A look at some of the most interesting examples of open source Big Data databases in use today.

The databases and data stockrooms you’ll discover on these pages are the genuine workhorses of the Big Data world. They hold and help deal with the huge supplies of organized and unstructured data that make it conceivable to dig for understanding with Big Data.
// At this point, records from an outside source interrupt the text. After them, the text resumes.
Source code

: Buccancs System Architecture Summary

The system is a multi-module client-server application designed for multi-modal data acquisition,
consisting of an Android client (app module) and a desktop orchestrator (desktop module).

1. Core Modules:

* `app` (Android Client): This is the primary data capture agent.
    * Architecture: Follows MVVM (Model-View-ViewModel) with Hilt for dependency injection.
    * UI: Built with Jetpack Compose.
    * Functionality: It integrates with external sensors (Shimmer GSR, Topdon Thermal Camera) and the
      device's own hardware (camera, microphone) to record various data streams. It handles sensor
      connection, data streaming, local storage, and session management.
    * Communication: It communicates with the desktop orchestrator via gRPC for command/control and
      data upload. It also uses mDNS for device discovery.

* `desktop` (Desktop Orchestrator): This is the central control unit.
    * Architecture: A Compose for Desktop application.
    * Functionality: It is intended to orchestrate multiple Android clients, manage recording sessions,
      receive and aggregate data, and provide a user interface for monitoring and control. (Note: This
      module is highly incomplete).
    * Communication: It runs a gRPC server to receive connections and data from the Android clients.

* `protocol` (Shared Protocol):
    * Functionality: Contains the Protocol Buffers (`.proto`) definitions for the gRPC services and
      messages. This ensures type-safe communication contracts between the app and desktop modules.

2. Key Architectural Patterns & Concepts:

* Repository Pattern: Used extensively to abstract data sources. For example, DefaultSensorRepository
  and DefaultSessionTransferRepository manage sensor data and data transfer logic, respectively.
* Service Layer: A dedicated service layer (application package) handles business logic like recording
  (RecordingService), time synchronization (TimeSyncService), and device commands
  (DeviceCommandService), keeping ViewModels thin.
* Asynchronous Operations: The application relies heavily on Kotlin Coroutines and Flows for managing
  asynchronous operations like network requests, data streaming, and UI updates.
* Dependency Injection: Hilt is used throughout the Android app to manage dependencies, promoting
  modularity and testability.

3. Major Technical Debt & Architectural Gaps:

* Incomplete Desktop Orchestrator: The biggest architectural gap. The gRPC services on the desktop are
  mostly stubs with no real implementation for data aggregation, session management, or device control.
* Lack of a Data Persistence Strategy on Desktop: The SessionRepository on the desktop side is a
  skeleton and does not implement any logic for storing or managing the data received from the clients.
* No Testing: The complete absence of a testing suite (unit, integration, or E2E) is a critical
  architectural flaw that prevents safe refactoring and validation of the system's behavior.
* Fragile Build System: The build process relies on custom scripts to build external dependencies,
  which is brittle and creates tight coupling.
Businesses depend intensely on these open source arrangements, from apparatuses like Cassandra (initially created by Facebook) to the all around respected MongoDB, which was intended to help the biggest of big data loads. What’s more, the apparatuses meet people’s high expectations: OrientDB, for example, can hide away to 150,000 reports for every second. The associations that depend on these open source databases range from Boeing to Comcast to the Danish government. It’s exact to say that, however much any apparatus set, the software recorded on these pages assumes a focal part in today’s worldwide business commercial center.

1. Cassandra

Originally developed by Facebook, this NoSQL database is now managed by the Apache Foundation. It’s used by many organizations with large, active datasets, including Netflix, Twitter, Urban Airship, Constant Contact, Reddit, Cisco and Digg. Commercial support and services are available through third-party vendors. Operating System: OS Independent.

2. HBase

Another Apache project, HBase is the non-relational data store for Hadoop. Features include linear and modular scalability, strictly consistent reads and writes, automatic failover support and much more. Operating System: OS Independent.

3. MongoDB

MongoDB was designed to support humongous databases. It’s a NoSQL database with document-oriented storage, full index support, replication and high availability, and more. Commercial support is available through 10gen. Operating system: Windows, Linux, OS X, Solaris.

4. Neo4j

The “world’s leading graph database,” Neo4j boasts performance improvements up to 1000x or more versus relational databases. Interested organizations can purchase advanced or enterprise versions from Neo Technology. Operating System: Windows, Linux.

5. CouchDB

Designed for the Web, CouchDB stores data in JSON documents that you can access via the Web or query using JavaScript. It offers distributed scaling with fault-tolerant storage. Operating system: Windows, Linux, OS X, Android.

6. OrientDB

This NoSQL database can store up to 150,000 documents per second and can load graphs in just milliseconds. It combines the flexibility of document databases with the power of graph databases, while supporting features such as ACID transactions, fast indexes

7. Terrstore

Based on Terracotta, Terrastore boasts “advanced scalability and elasticity features without sacrificing consistency.” It supports custom data partitioning, event processing, push-down predicates, range queries, map/reduce querying and processing and server-side update functions. Operating System: OS Independent.

8. FlockDB

Best known as Twitter’s database, FlockDB was designed to store social graphs (i.e., who is following whom and who is blocking whom). It offers horizontal scaling and very fast reads and writes. Operating System: OS Independent.

9. Hibari

Used by many telecom companies, Hibari is a key-value, big data store with strong consistency, high availability and fast performance. Support is available through Gemini Mobile. Operating System: OS Independent.

10. Riak

Riak humbly claims to be “the most powerful open-source, distributed database you’ll ever put into production.” Users include Comcast, Yammer, Voxer, Boeing, SEOMoz, Joyent,, DotCloud, Formspring, the Danish Government and many others. Operating System: Linux, OS X.